The relatively recent phenomenon of early voting — often categorized as “in-person absentee voting,” as opposed to mail-in absentee balloting — presents both opportunities and challenges for candidates and voters. And it means the familiar problems of faulty machines and frustrated voters are played out over weeks instead of hours.

By getting voters to the polls early, the campaigns of Obama and Sen. John McCain, R-Ariz., can bank millions of votes and focus their energies on other segments of the electorate.

Obama, in particular, has made early voting a cornerstone of his strategy, holding giant “Early Vote for Change” rallies urging Democrats to show up in advance. He has also blanketed Democrats and pastors in minority communities with “vote early” e-mail messages and placed ads in the backgrounds of more than a dozen popular video games.

McCain, by contrast, is relying on his firm supporters to make it to the polls on Nov. 4, Rich Beeson, political director for the Republican National Committee, told The Associated Press. Republicans are focusing their early voting efforts on first-time and swing voters, who might be discouraged by long lines on Election Day.

Partly as a result, election officials report a disproportionally high turnout among registered Democrats in early voting so far, especially in urban centers like Atlanta, Las Vegas and Houston.

Through Monday in Las Vegas, for example, early ballots were cast by 31,875 registered Democrats and 13,371 registered Republicans, the Clark County registrar said, while in Ohio, Democratic voters outnumbered Republicans by 2-to-1 on Monday.
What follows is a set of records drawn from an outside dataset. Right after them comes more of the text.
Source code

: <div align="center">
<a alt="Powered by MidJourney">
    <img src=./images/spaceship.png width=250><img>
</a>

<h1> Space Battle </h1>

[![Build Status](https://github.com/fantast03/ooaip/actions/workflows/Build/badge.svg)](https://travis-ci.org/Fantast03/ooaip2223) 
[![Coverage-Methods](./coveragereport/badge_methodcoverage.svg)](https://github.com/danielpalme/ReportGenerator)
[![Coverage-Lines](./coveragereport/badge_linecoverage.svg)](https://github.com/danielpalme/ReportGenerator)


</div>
Democratic advantages were also reported in Iowa, Nevada, North Carolina and New Mexico.

How those voters actually voted will not be known until Election Day, but Alan Abramowitz, a political science professor at Emory University in Atlanta, said such numbers revealed an “enthusiasm gap,” with “Obama voters more enthusiastic than a lot of McCain supporters.”

But Abramowitz and other experts cautioned against reading too much into those numbers, because an early vote is still just one vote — the same as one cast on Election Day. They noted that Republicans were more likely to vote through the traditional absentee ballot, potentially evening out the imbalance.

  An msnbc.com-NBC News special report

Alex Johnson is a reporter for msnbc.com. Kristen Dahlgren, Domenico Montanaro, Kerry Sanders and Chuck Todd of NBC News and the following NBC stations and affiliates contributed to this report: KPRC of Houston; KRIS of Corpus Christi, Texas; KRNV of Reno, Nev.; KSDK of St. Louis; KULR of Billings, Mont.; KXAS of Dallas; WAGT of Augusta, Ga.; WBOY of Clarksburg, W.Va.; WCNC of Charlotte, N.C.; WJHG of Panama City, Fla.; WKYC of Cleveland; WMGT of Macon, Ga.; WPTV of West Palm Beach, Fla.; WSAV of Savannah, Ga.; WTHR of Indianapolis; WTLV of Jacksonville, Fla.; WTMJ of Milwaukee; and WTVJ of Miami.

In Florida, for example, the secretary of state’s office reported that Democratic voters outnumbered Republican voters by 2-to-1 on Monday, the first day of early voting. At the same time, it noted that Republicans held a 17 percentage point lead in traditional absentee ballot requests.

“The more important question is whether (early Democratic voting) will translate into higher turnout” than usual among Democrats overall, Abramowitz said.